Accuracy of a deep learning-based algorithm for the detection of thoracic aortic calcifications in chest computed tomography and cardiovascular surgery planning.

Abstract

To assess the accuracy of a deep learning-based algorithm for fully automated detection of thoracic aortic calcifications in chest computed tomography (CT) with a focus on the aortic clamping zone. We retrospectively included 100 chest CT scans from 91 patients who were examined on second- or third-generation dual-source scanners. Subsamples comprised 47 scans with an ECG-gated aortic angiography and 53 unenhanced scans. A deep learning model performed aortic landmark detection and aorta segmentation to derive eight vessel segments. Associated calcifications were detected and their volumes measured using a mean-based density thresholding. Algorithm parameters (calcium cluster size threshold, aortic mask dilatation) were varied to determine optimal performance for the upper ascending aorta that encompasses the aortic clamping zone. A binary visual rating served as a reference. Standard estimates of diagnostic accuracy and inter-rater agreement using Cohen's Kappa were calculated.

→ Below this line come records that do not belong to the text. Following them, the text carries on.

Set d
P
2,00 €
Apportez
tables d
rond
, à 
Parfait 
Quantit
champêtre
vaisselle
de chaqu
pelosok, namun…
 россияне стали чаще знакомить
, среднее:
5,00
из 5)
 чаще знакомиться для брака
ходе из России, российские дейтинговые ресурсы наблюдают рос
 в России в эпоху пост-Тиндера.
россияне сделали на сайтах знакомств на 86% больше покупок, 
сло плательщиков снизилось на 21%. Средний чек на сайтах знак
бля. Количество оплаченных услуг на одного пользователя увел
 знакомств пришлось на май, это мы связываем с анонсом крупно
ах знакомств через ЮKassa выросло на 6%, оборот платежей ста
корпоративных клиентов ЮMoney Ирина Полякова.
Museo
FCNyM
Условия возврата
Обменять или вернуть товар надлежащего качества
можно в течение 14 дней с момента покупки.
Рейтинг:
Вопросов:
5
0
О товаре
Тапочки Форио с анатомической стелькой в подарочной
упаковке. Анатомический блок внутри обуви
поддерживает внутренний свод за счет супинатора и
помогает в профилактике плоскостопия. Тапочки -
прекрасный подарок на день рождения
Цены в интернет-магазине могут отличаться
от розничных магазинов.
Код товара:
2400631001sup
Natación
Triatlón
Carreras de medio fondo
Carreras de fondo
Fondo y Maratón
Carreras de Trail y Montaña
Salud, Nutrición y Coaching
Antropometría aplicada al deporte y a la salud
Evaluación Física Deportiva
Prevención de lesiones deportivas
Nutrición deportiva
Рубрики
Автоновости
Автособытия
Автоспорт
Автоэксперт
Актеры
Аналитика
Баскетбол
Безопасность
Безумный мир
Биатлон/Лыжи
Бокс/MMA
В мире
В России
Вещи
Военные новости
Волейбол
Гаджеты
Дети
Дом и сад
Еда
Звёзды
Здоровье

Thoracic aortic calcifications were observed in 74% of patients with a prevalence of 27% to 70% by aorta segment. Using different parameter combinations, the algorithm provided binary ratings for all scans and segments. The best-performing parameter combination for the presence of calcifications in the aortic clamping zone yielded a sensitivity of 93% and a specificity of 82% with an area under the receiver operating characteristic curve of 0.874. Using these parameters, the inter-rater agreement ranged from κ 0.66 to 0.92 per segment. Fully automated segmental detection of thoracic aortic calcifications in chest CT performs with high accuracy. This includes the critical preoperative assessment of the aortic clamping zone.